When the two weeks ended, he went back to his work, to the office of the Banner. But the sense of isolation remained, like a theme declared and to be preserved through all their future days. He came home in the evening and the city ceased to exist. He had no desire to go anywhere. He invited no guests.

He never mentioned it, but she knew that he did not want her to step out of the house, neither with him nor alone. It was a quiet obsession which he did not expect to enforce. When he came home, he asked: "Have you been out?" — never: "Where have you been?" It was not jealousy — the "where" did not matter. When she wanted to buy a pair of shoes, he had three stores send a collection of shoes for her choice — it prevented her visit to a store. When she said she wanted to see a certain picture, he had a projection room built on the roof.

She obeyed, for the first few months. When she realized that she loved their isolation, she broke it at once. She made him accept invitations and she invited guests to their house. He complied without protest.

But he maintained a wall she could not break — the wall he had erected between his wife and his newspapers. Her name never appeared in their pages. He stopped every attempt to draw Mrs. Gail Wynand into public life — to head committees, sponsor charity drives, endorse crusades. He did not hesitate to open her mail — if it bore an official letterhead that betrayed its purpose — to destroy it without answer and to tell her that he had destroyed it. She shrugged and said nothing.

Yet he did not seem to share her contempt for his papers. He did not allow her to discuss them. She could not discover what he thought of them, nor what he felt. Once, when she commented on an offensive editorial, he said coldly:

"I've never apologized for the Banner. I never will."

"But this is really awful, Gail."

"I thought you married me as the publisher of the Banner."

"I thought you didn't like to think of that."

"What I like or dislike doesn't concern you. Don't expect me to change the Banner or sacrifice it. I wouldn't do that for anyone on earth."

She laughed. "I wouldn't ask it, Gail."

He did not laugh in answer.

In his office in the Banner Building, he worked with a new energy, a kind of elated, ferocious drive that surprised the men who had known him in his most ambitious years. He stayed in the office all night when necessary, as he had not done for a long time. Nothing changed in his methods and policy. Alvah Scarret watched him with satisfaction. "We were wrong about him, Ellsworth," said Scarret to his constant companion, "it's the same old Gail, God bless him. Better than ever."

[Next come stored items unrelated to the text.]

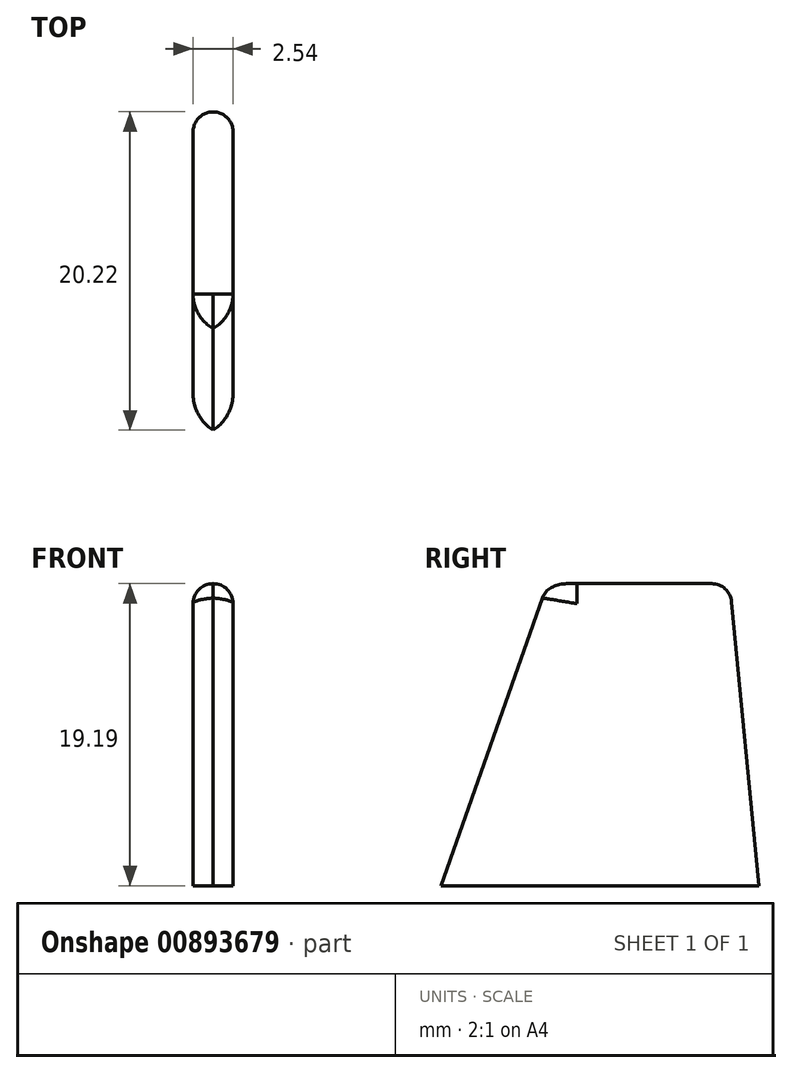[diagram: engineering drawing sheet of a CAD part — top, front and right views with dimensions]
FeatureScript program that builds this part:
annotation { "Feature Type Name" : "Feature", "Feature Type Description" : "" }
export const myFeature = defineFeature(function(context is Context, id is Id, definition is map)
    precondition{}
    {
        {
            var Q0;
            Q0=qCreatedBy(makeId("Right.planeOp"),FACE);
            var sketch = newSketch(context, id + "F0", { "sketchPlane" : qUnion([Q0])});
            skLineSegment(sketch, "E0", {"start": v(3.23, 0) * mm, "end": v(23.8, 0) * mm});
            skLineSegment(sketch, "E1", {"start": v(23.8, 0) * mm, "end": v(21.95, 19.19) * mm});
            skLineSegment(sketch, "E2", {"start": v(21.95, 19.19) * mm, "end": v(10, 19.19) * mm});
            skLineSegment(sketch, "E3", {"start": v(10, 19.19) * mm, "end": v(3.23, 0) * mm});
            skSolve(sketch);
        }
        {
            var Q0;
            Q0=makeQuery(id+"F0.imprint","IMPRINT",FACE,{"disambiguationData":[TD([[makeQuery(id+"F0.imprint","IMPRINT",EDGE,{"derivedFrom":sQuery(id+"F0.wireOp",EDGE,"E0")}),1.0]])]});
            extrude(context, id + "F1", {"entities" : qUnion([Q0]), "depth" : 2.54 * mm, "offsetDistance" : 25.4 * mm});
        }
        {
            var Q0;
            Q0=makeQuery(id+"F1.opExtrude","CAP_EDGE",EDGE,{"disambiguationData":[OSD([sQuery(id+"F0.wireOp",EDGE,"E3")])],"isStart":true});
            var Q1;
            Q1=makeQuery(id+"F1.opExtrude","CAP_EDGE",EDGE,{"disambiguationData":[OSD([sQuery(id+"F0.wireOp",EDGE,"E3")])],"isStart":false});
            fillet(context, id + "F2", {"entities" : qUnion([Q0, Q1]), "radius" : 2.54 * mm, "tangentPropagation" : true, "allowEdgeOverflow" : false});
        }
        {
            var Q0;
            Q0=makeQuery(id+"F1.opExtrude","CAP_EDGE",EDGE,{"disambiguationData":[OSD([sQuery(id+"F0.wireOp",EDGE,"E1")])],"isStart":true});
            fillet(context, id + "F3", {"entities" : qUnion([Q0]), "radius" : 1.27 * mm, "tangentPropagation" : true, "allowEdgeOverflow" : false});
        }
        {
            var Q0;
            Q0=makeQuery(id+"F1.opExtrude","CAP_EDGE",EDGE,{"disambiguationData":[OSD([sQuery(id+"F0.wireOp",EDGE,"E1")])],"isStart":false});
            fillet(context, id + "F4", {"entities" : qUnion([Q0]), "radius" : 1.27 * mm, "tangentPropagation" : true, "allowEdgeOverflow" : false});
        }
        {
            var Q0;
            Q0=makeQuery(id+"F1.opExtrude","CAP_EDGE",EDGE,{"disambiguationData":[OSD([sQuery(id+"F0.wireOp",EDGE,"E2")])],"isStart":false});
            var Q1;
            Q1=makeQuery(id+"F1.opExtrude","CAP_EDGE",EDGE,{"disambiguationData":[OSD([sQuery(id+"F0.wireOp",EDGE,"E2")])],"isStart":true});
            fillet(context, id + "F5", {"entities" : qUnion([Q0, Q1]), "radius" : 1.27 * mm, "tangentPropagation" : true, "allowEdgeOverflow" : false});
        }
    });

"My dear Alvah," said Toohey, "nothing is ever as simple as you think — nor as fast."

"But he's happy. Don't you see that he's happy?"

"To be happy is the most dangerous thing that could have happened to him. And, as a humanitarian for once, I mean this for his own sake."

Sally Brent decided to outwit her boss. Sally Brent was one of the proudest possessions of the Banner, a stout, middle-aged woman who dressed like a model for a style show of the twenty-first century and wrote like a chambermaid. She had a large personal following among the readers of the Banner. Her popularity made her overconfident.